*Text provided*

● ● ● ●

No doubt, some people may find this website offensive or perverted since it encourages gluttony and decadence. If so, I suggest you move on. But if you happen to be a big fat lazy glutton like me, and are not concerned about the risks involved in building upper body fat, then I welcome you to my website!
I may be gay, but I'm not an effeminate wussy! REAL MEN are not afraid of carrying most of their fat up front above the belt, and also hanging down below the belt! REAL MEN are not embarrassed about walking around in public with their pants falling halfway down on their butts, showing off their butt cracks, or being unable to pull their shirts down over their bellybuttons! Also REAL MEN don't mind going bald on top of their heads!
I'm glad I don't have fat thighs and a big butt! To me, it looks too feminine! Of course that's my own opinion. Some guys, and mostly women, gain a most of their weight on their lower bodies, and are probably at a much lower risk of having heart disease, and where you carry your extra fat is probably genetic. Me, I tend to gain most of my fat on my upper body which I feel, makes me look more masculine. Again, I'm aware that I'm at greater risk for heat disease and diabetes, but I'm perfectly willing to face the danger and to live with the consequences. I made my choice, and so I face the danger, like a REAL MAN!
I love being fat! I love the sensation of all that flesh, and the sensation of heaviness on my feet and legs as I carry all that weight around. Obesity really turns me on! I enjoy looking at fat people walking along the street, and I especially enjoy seeing fat people on the beach. It would be a rather dull and uninteresting world if there were no fat people in it, if everybody were thin, or normal, because to me all thin or normal people look pretty much alike. But if there were only fat people in the world, it would be even more interesting. That is because fat people come in a wide variety of different shapes.
We fat people come in so many different shapes. Some fat people have their fat evenly distributed all over their bodies, arms, and legs, while some fat people, (mostly women but also some men) have most of their fat on their lower bodies. The some fat people (mostly men but also some women) have most of their fat on their upper bodies, like me for example. Then some people have most of their fat on their butts, while some people have most of their fat in front having big bellies and small butts, again, like me. Then there are some fat people who actually have skinny legs! I once saw a man who's arms were much fatter than his legs. I even saw a woman with fat arms and skinny legs! Now that really turns me on, to see skinny, weak and wobbly legs supporting a massive upper body! We fat people come in so many different shapes, it is no wonder why I enjoy drawing pictures of fat people!

● ● ● ●

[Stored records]
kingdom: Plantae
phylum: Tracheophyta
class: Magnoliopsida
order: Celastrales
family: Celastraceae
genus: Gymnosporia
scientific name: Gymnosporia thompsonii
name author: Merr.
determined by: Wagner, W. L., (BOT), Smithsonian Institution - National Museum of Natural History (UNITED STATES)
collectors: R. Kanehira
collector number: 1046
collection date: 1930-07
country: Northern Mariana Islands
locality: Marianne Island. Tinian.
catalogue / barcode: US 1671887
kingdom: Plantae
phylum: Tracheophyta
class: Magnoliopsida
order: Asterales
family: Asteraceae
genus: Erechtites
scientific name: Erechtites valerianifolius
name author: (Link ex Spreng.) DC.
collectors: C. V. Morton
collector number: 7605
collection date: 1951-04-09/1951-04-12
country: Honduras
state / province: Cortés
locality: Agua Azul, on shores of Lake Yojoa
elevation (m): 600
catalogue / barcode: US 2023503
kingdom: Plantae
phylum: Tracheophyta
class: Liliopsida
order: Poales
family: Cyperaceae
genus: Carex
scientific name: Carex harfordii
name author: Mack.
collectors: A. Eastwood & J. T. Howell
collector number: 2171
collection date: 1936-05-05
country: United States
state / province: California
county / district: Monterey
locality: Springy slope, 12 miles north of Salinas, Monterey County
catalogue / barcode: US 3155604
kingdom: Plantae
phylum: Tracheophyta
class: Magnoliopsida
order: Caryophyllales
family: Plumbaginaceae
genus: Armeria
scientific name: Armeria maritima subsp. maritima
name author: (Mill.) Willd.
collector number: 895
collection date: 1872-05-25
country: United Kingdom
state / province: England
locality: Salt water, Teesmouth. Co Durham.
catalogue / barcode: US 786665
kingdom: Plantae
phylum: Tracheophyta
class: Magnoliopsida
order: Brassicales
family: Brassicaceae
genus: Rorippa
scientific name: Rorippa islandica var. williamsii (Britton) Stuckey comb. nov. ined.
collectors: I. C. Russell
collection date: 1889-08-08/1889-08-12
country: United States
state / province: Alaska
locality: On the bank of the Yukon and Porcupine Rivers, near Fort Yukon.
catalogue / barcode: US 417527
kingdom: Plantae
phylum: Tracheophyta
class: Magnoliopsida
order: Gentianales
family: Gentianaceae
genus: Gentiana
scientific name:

● ● ● ●

*What you need to do*
Write the next part of the personal web page about loving being fat, starting right after its final sentence.

*Exercise output*
I remember when I was a kid, I enjoyed staring at fat people on the beach, and then I would draw pictures of fat people! I drew pictures of both fat men and women, but I found fat men more interesting because they come in many more different shapes then women do so I drew mostly pictures of fat men, but I would hide my drawings, not letting anyone else in my family see them. It was my own little secret. Then I eventually became fat myself. I was actually turned on by my own weight gain!
Also, when I was a kid I liked to "pad", which is stuffing your clothes with pillows to make yourself look fat. That was another one of my secrets that I hid from the rest of my family. When I was 10 years old, I found an old pair of adult size pants and a large shirt, and I would put them on and stuff them with pillows, and it made me look very fat!
As an adult living alone, although I'm already fat, I still like to pad. I have a pair of XXXXXL grey stretch pants, and a XXXL size shirt, and when I stuff them with pillows, I measure about 90 inches around, which is how big I hope to become someday. I like to get up in the morning, and pad myself, and then I sit around all day like that. I even go about my household chores while I'm padded. I also sit down to eat, and watch TV, but when I sit in front of my computer, I can just bearly reach my keyboard. One of these days, I'm going to get a sewing machine and make myself a pair of stretch pants measuring 150 inches around the waist and a really big shirt, and have a closet full of big fluffy pillows and really go to town! Yeah! I know, I'm weird!
I have often wondered how many thousands of people out their who liked to draw pictures of fat people, only to hide them from their families and friends. Now, thanks to the Internet, I have seen many drawing put up by people who have the same fat fetish as I do, so now I know that I'm not alone. Thank goodness for the internet.
What is this weird thing, this strange fascination, that some of us have about obesity? These days you see a lot of commercials on TV for all kinds of diets, exercise devices, and weight loss products, for the millions of people who want to loose weight. But there is a segment of our society, a sub culture of fat admirers, "feeders" and "feedees", "encourages" and "gainers", people who either want to get fat, or who are already fat, and love being fat, and want to get even fatter. For some of us, obesity it a turn on! But you don't see any products advertised for people like us. In fact, we have would be "diet cops" who would like to ban hamburgers and French fries, and all kinds of fattening foods. But they don't realize that there are many people who want to be fat, and stay fat, or get fatter!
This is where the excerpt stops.